Script requirements:
- Create a Python script named clean_to_lerim_jsonl.py.
- The script should accept:
  --input <raw-trace-folder-or-file>
  --output <clean-output-folder>
- It should create the output folder if needed.
- It should validate every output line against the schema above.
- It should fail loudly on unknown source shapes instead of silently producing
  bad traces.
- It should print a summary with files read, sessions written, rows written,
  skipped items, and redaction count if redaction is implemented.

After writing the script:
1. Run it on the sample traces.
2. Show me the generated output tree.
3. Show me two short sample output lines.
4. Explain any source fields you dropped and why.

After the cleaner runs, register the clean output folder:

python clean_to_lerim_jsonl.py \
  --input ./raw-traces \
  --output ~/lerim-traces/support-clean

lerim project add ~/lerim-traces/support-clean --type custom
lerim ingest --agent custom

How This Differs From Supported Agents¶

Supported sources such as Claude Code, Codex CLI, Cursor, and OpenCode use Lerim adapters.
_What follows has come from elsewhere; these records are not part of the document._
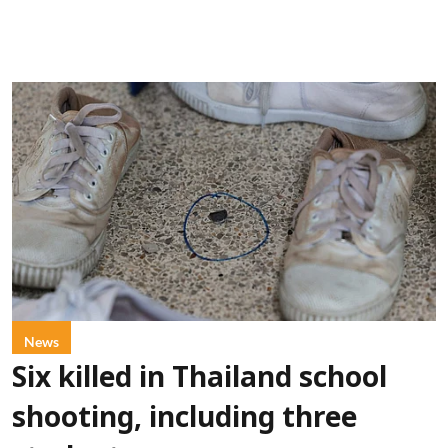
News
Six killed in Thailand school
shooting, including three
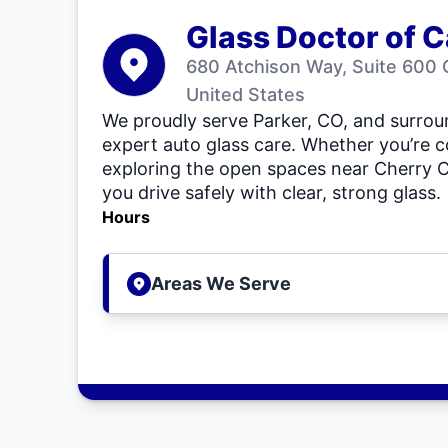
Glass Doctor of C
680 Atchison Way, Suite 600 
United States
We proudly serve Parker, CO, and surro
expert auto glass care. Whether you’re 
exploring the open spaces near Cherry Cr
you drive safely with clear, strong glass.
Hours
Areas We Serve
Those adapters know where the source stores sessions, compact source-specific events, and place canonical files under Lerim's cache.

Custom mode skips that adapter path. It reads your cleaned .jsonl files directly from the registered folder and indexes them as agent_type=custom.

Operational Checks¶

lerim project list
lerim ingest --agent custom --no-extract
lerim queue --status pending
lerim status --live

Use --no-extract when you want to verify that the folder is discovered before running model-backed extraction.